David pairs up with Jane, a highly advanced and self-aware robot, to find Melissa. Jane has developed human-like emotions that transcend the simulated emotions required in her work as a prostitute. She tells David that a man is leaving threatening messages for her. Believing herself to be the target of a stalker, she has become afraid for her safety.

David meets Royale, the pimp who helps wealthy clients select a robot to cater to their sexual needs. He asks her if some wealthy clients are paying to be able to threaten robots like Jane, but Royale denies that she would comply with such a request. He asks her about Melissa, and she says that she was hanging out at a gritty part of the city, pretending to be a robot.

As Jane continues to face threats from her stalker, the pair discover Melissa hanging by a noose in an empty warehouse in a boatyard. David returns the body to Marlon and suggests that the authorities be alerted to Zone 414's dangers. When David meets Joseph Veidt to receive his payment, David goads the psychologist into admitting that he was stalking Jane. He tells David that when Melissa caught him torturing and killing androids, he killed her. Soon after, Joseph arrives at Jane's apartment and attempts to immobilize her with a handheld device. Jane is momentarily frozen, but regains mobility and overpowers Joseph. When David returns to see Jane, he offers his gun to her and she fatally shoots Joseph.

Marlon Veidt is seen making adjustments to an android that looks exactly like Melissa, implying that he is replacing his real daughter with an android replica in his grief. The Veidt Corporation presses David to record a statement claiming that Zone 414 is safe, and threaten him with legal action if he criticizes the android city. As part of the deal for David to keep silent, Marlon lets Jane leave the Zone. In the final scene, David meets her outside Zone 414 with papers which allow her to live in the outside world.

==Cast==

Holly Demaine and Jorin Cooke also briefly appear as Melissa Veidt and Hamilton, respectively.

==Production==
On August 28, 2019, it was announced that Travis Fimmel would play the lead role. On January 21, 2020, Guy Pearce and Matilda Lutz joined the cast, with Pearce replacing Fimmel, who took a supporting role instead.
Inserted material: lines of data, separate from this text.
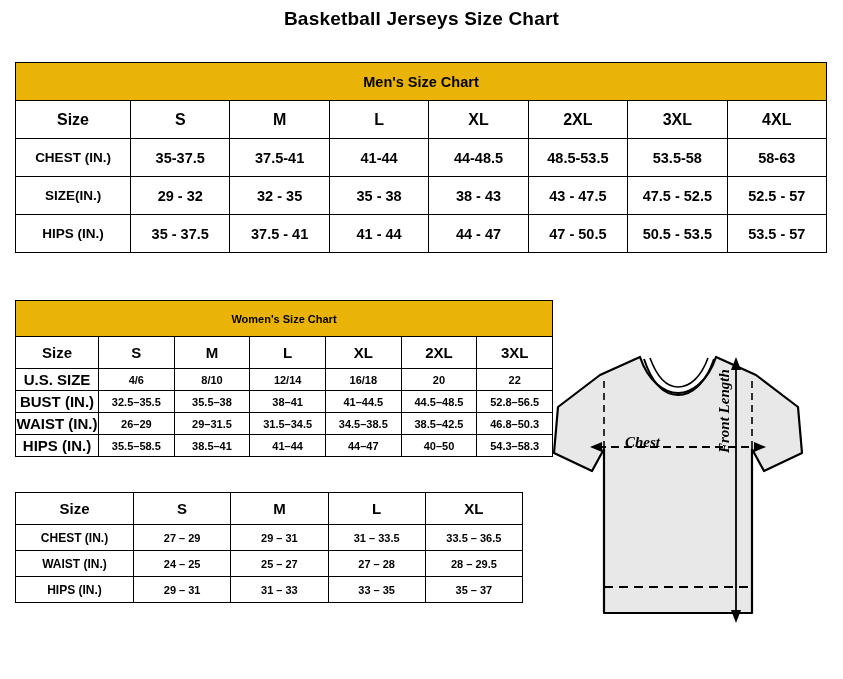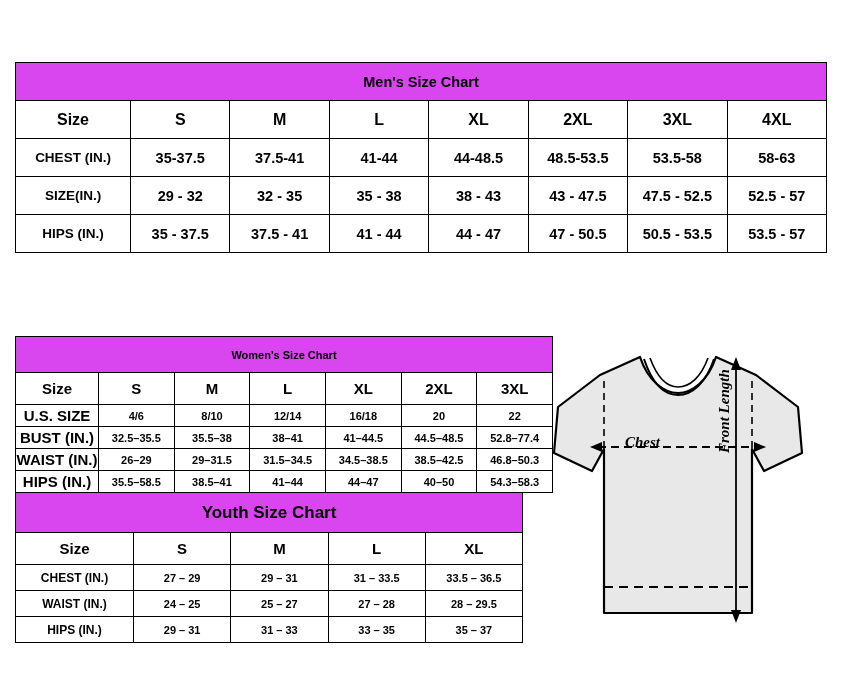"Basketball Jerseys Size Chart" h1.page-title { html: none -> <h1>Basketball Jerseys Size Chart</h1> }
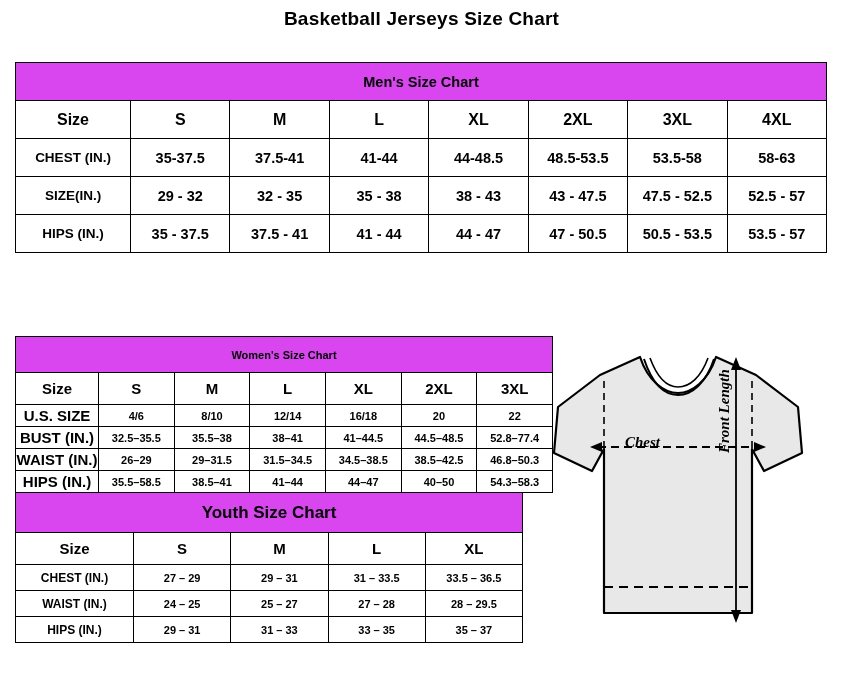"Men's Size Chart" .tbl-head { background: #d946ef -> #eab308 }
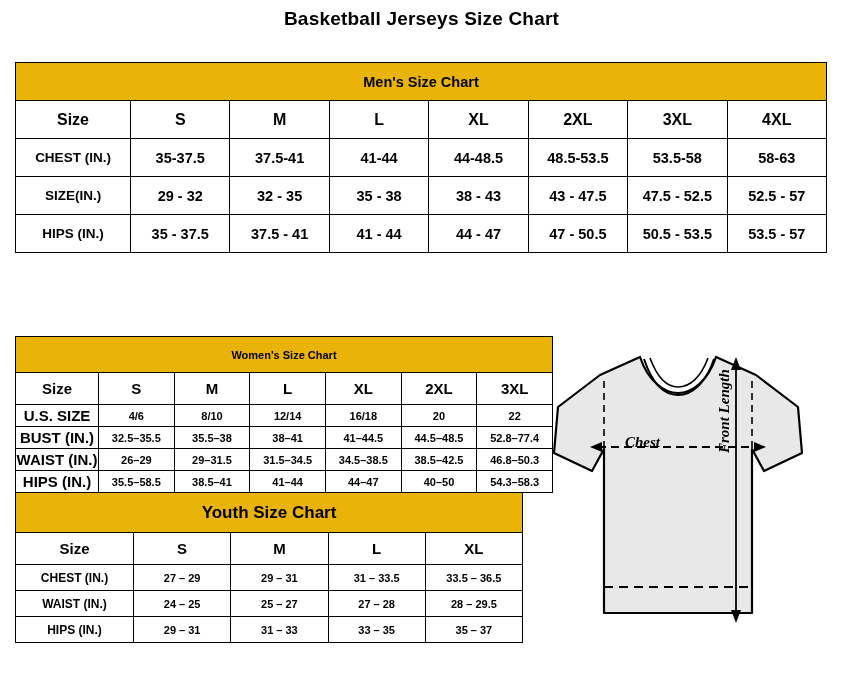"Women's Size Chart" #women-table { margin-top: 36px -> none }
Principal photography took place between February 6 and February 29, 2020 in Northern Ireland.

==Release==
The film was released in US theaters and on VOD on September 3, 2021 by Saban Films. Netflix began streaming it on January 1, 2022.

==Reception==
 Metacritic, which uses a weighted average, assigned the film a score of 36 out of 100, based on 4 critics, indicating "generally unfavorable" reviews.

Cath Clarke from The Guardian gave it two out of five stars and called it a "hollow Blade Runner copycat" in which the script is "completely devoid of ideas about what the future of AI might look like." Todd Gilchrist from What to Watch says that while "Director Andrew Baird deserves credit for nakedly aping one of sci-fi's most famous films,... he can't recreate its style or storytelling". Gilchrist states that the "'malfunctioning' android Jane" character (Matilda Lutz) has "lackluster dialogue", and noted that her character had "some interesting dimensions the movie needed to explore better". He criticized screenwriter Bryan Edward Hill for "front-load[ing] the film with too many ideas and references that its director, and its budget, cannot deliver [on]."